Patients were kept nil orally for 8–10 h preoperatively. In operation theater, intravenous (IV) line was secured with 18-gauge IV cannula and Ringer's lactate infusion was started. Electrocardiogram, noninvasive blood pressure, and peripheral oxygen saturation monitor were connected to the patient, and basal heart rate, blood pressure, and oxygen saturation were recorded. Patient was premedicated with injection glycopyrrolate 0.01 mg/kg, injection midazolam 0.05 mg/kg, injection fentanyl 2 μcg/kg intravenously, and preoxygenated with 100% oxygen. Induction of anesthesia was done with injection propofol 2 mg/kg body weight intravenously and injection vecuronium 0.1 mg/kg IV was administered once mask ventilation confirmed. Laryngoscopy was done using Macintosh blade Size 3 or 4 by an experienced anesthesiologist who was blinded to preoperative airway assessment details, and the view was classified as per Cormack-Lehane's Scale:[20 ] Grade 1 - vocal cords visible, Grade 2 - only posterior commissure or arytenoids visible, Grade 3 - only epiglottis visible, and Grade 4 - none of the above visible without any external laryngeal manipulation.

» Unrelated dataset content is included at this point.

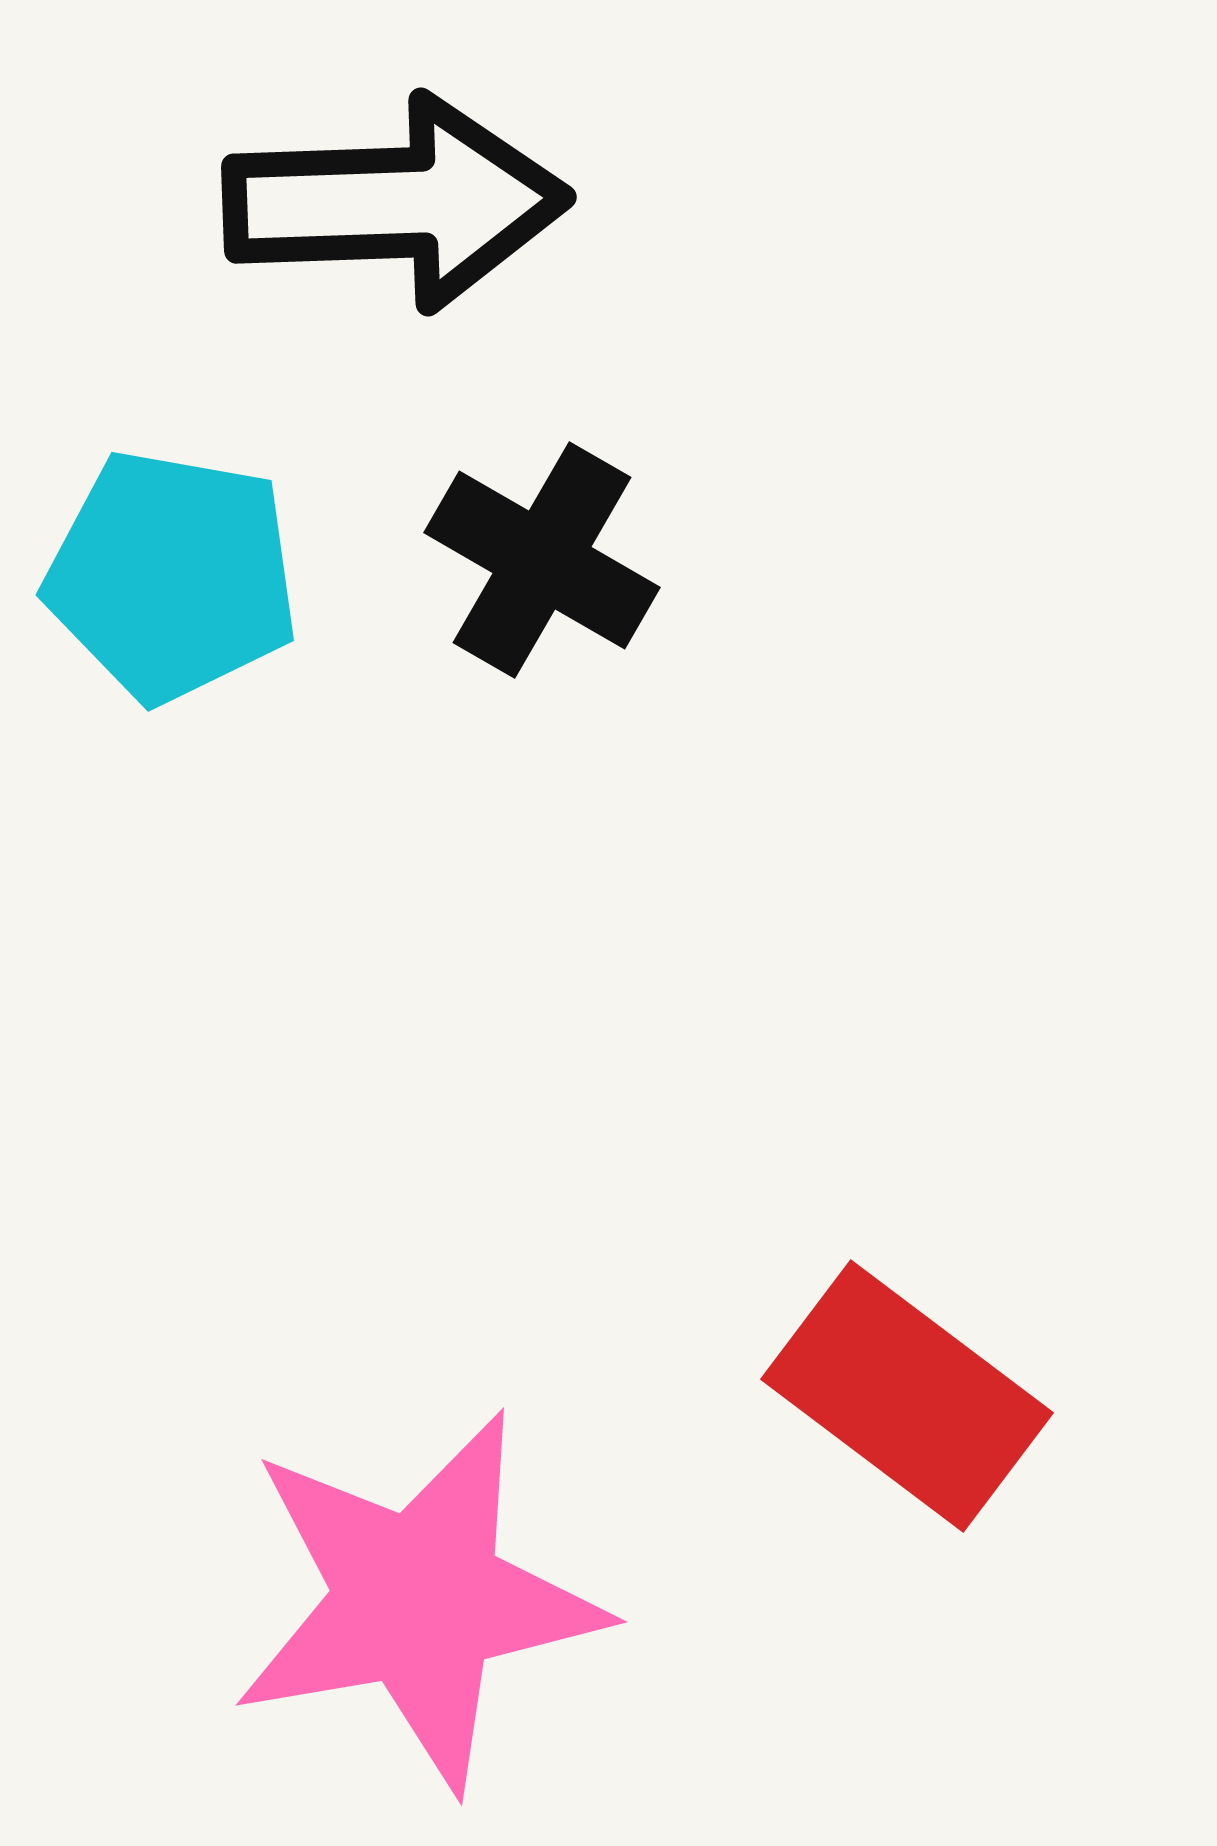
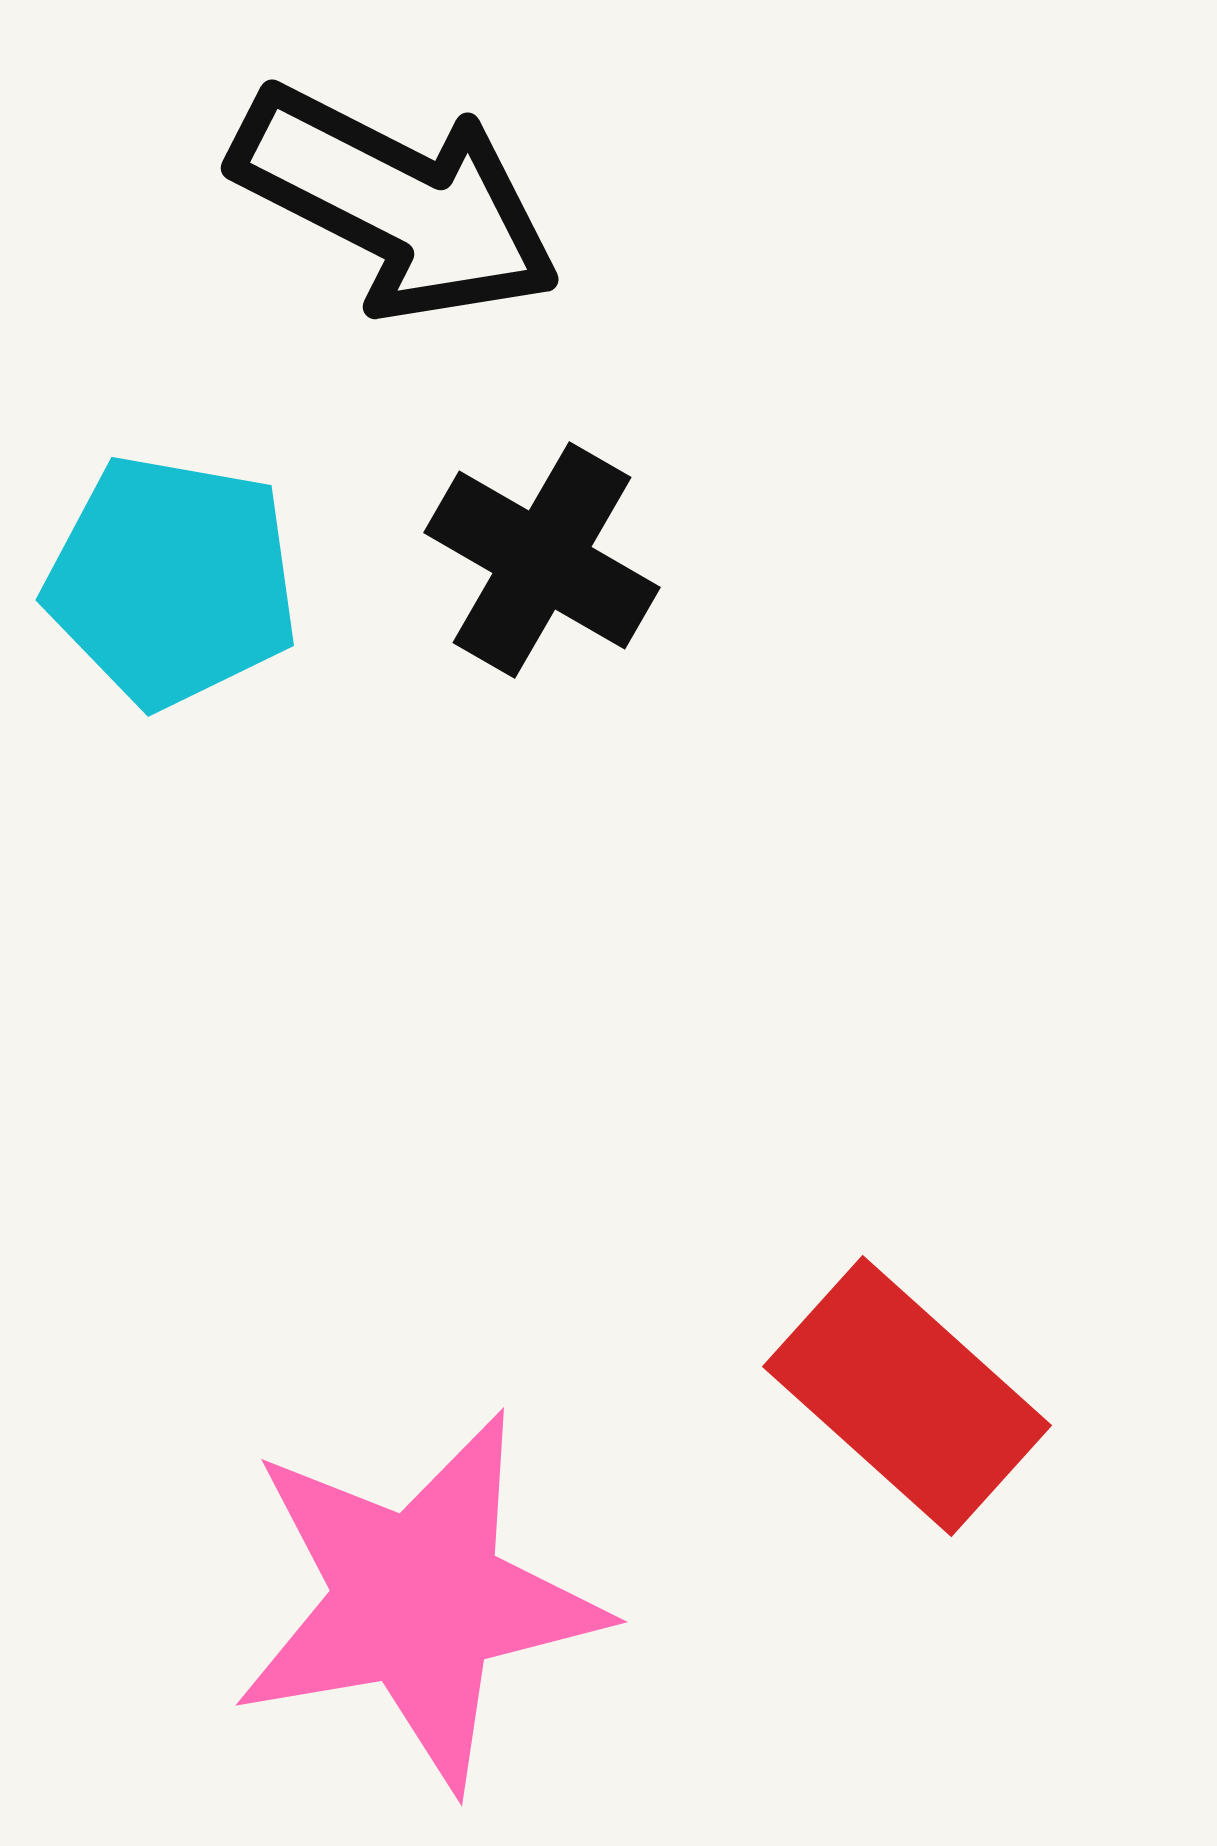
black arrow: rotated 29 degrees clockwise
cyan pentagon: moved 5 px down
red rectangle: rotated 5 degrees clockwise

Cormack and Lehane Grade 1 and 2 was considered as easy visualization whereas Grade 3 and 4 was considered as difficult visualization. A maximum of three attempts were allowed with conventional laryngoscope. In case of failure of first two attempts, third attempt was by another senior experienced anesthesiologist. If there was failure to intubate at third attempt, alternate measures such as use of supraglottic device, bougie was done as per the discretion of attending anesthesiologist. External laryngeal manipulation was used to improve visualization after first attempt. Use of additional gadgets/maneuvers during intubation was noted. Oxygenation was ensured in between attempts at intubation. Intubation was done with appropriate sized endotracheal tubes. Confirmation of intubation was done by bilateral auscultation of lung fields and capnography. Number of attempts at intubation was noted. Maintenance of anesthesia was done with oxygen, nitrous oxide, and isoflurane. At the end of surgery, isoflurane disconnected, and after adequate respiratory efforts, injection neostigmine and injection glycopyrrolate were administered to reverse neuromuscular blockade. Patient was extubated after adequate recovery and shifted to the postanesthesia care unit.